[GIT PULL] Minor ptrace fixes for v5.2-rc5

From: Eric W. Biederman
Date: Tue Jun 11 2019 - 16:28:27 EST



Linus,

Please pull the for-linus branch from the git tree:

git://git.kernel.org/pub/scm/linux/kernel/git/ebiederm/user-namespace.git for-linus

HEAD:f6581f5b55141a95657ef5742cf6a6bfa20a109f ptrace: restore smp_rmb() in __ptrace_may_access()

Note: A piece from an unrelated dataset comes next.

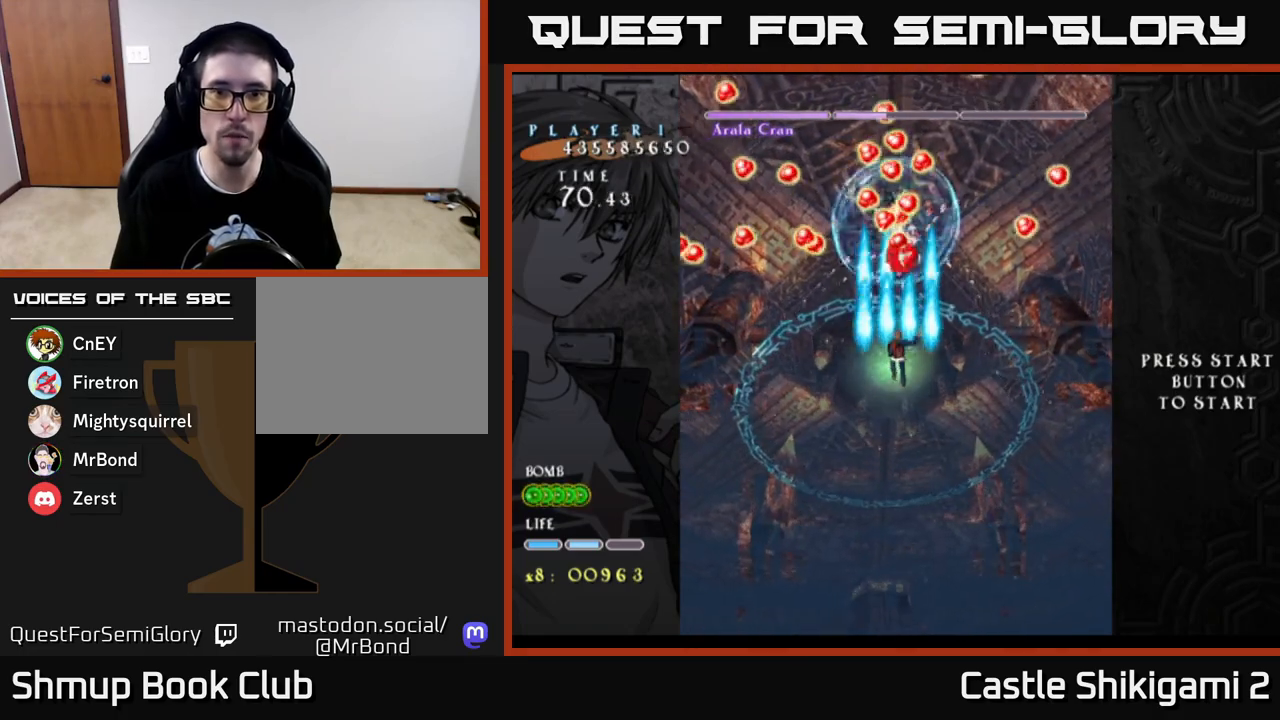
{"buttons": ["B"], "left_stick": "center", "right_stick": "center", "events": []}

This is just two very minor fixes. Preventing ptrace from reading
unitialized kernel memory found twice by syzkaller, and restoring a
missing smp_rmb in ptrace_may_access and commening it so it is not
removed by accident again.

Apologies for being a little slow about getting this to you, I am still
figuring out how to develop with a little baby in the house.


Eric W. Biederman (1):
signal/ptrace: Don't leak unitialized kernel memory with PTRACE_PEEK_SIGINFO

Jann Horn (1):
ptrace: restore smp_rmb() in __ptrace_may_access()

kernel/cred.c | 9 +++++++++
kernel/ptrace.c | 20 ++++++++++++++++++--
2 files changed, 27 insertions(+), 2 deletions(-)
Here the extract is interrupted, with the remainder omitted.